POLL: Both Political Parties Have Major Perception Problems

independentsFULL DISCLOSURE: I am a raging independent.

I don’t recall ever claiming a political party as my own because I enjoy a little investigation prior to important decisions. That’s not to say that some folks aligned with the Democratic or Republican parties do not use their brains during elections and moments of heated discussion, but it’s clear that many prefer perusing marketing collateral, the digital rumor mill, and vitriolic punditry over personal research when choosing the candidate who will win their vote.

As Congress continues to hit all-time approval lows — as dismal as 9 percent in 2013 — Gallup shows that record numbers of Americans are leaving both sides of the aisle and just heading for the rafters with the rest of us used-to-be-cool kids.

Based on Gallup’s most recent release, 42% of Americans identified as political independents in 2013, the highest number since Gallup began conducting interviews by telephone 25 years ago.

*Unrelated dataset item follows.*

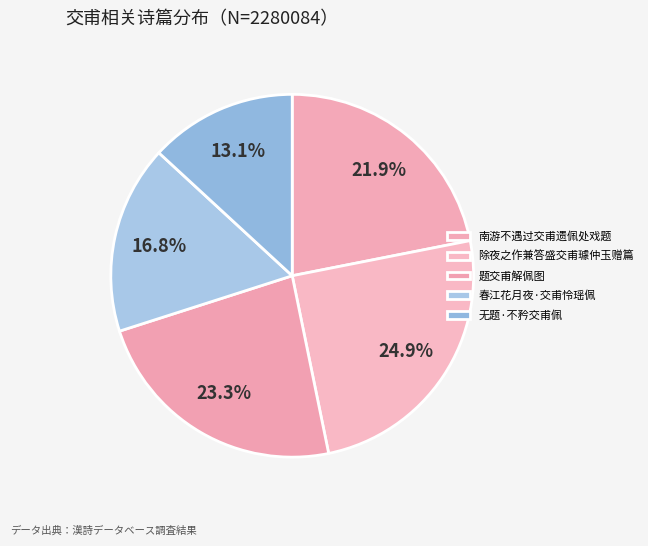

Approximately how many times larger is the value at 春江花月夜·交甫怜瑶佩 compared to 题交甫解佩图?

0.7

In that same timeframe, Republican identification fell to 25% and Democratic identification is unchanged from the last four years at 31%. The results are based on more than 18,000 interviews with Americans from 13 separate Gallup multiple-day polls conducted in 2013.

gallup poll

Americans’ increasing shift to independent status has come more at the expense of the Republican Party than the Democratic Party. Republican identification peaked at 34% in 2004, the year George W. Bush won a second term in office.

Since then, it has fallen nine percentage points, with most of that decline coming during Bush’s troubled second term. When he left office, Republican identification was down to 28%. It has declined or stagnated since then, improving only slightly to 29% in 2010, the year Republicans “shellacked” Democrats in the midterm elections.

Network pundits and politico chairs alike can try to spin this until they’re dizzy if they so desire, but numbers are agnostic. They don’t care to lie. We read them and sometimes weep.

Will this trend continue? Will more and more Americans continue to say “a pox on both your houses” while still choosing to vote for one or the other because really, what choice to do we have?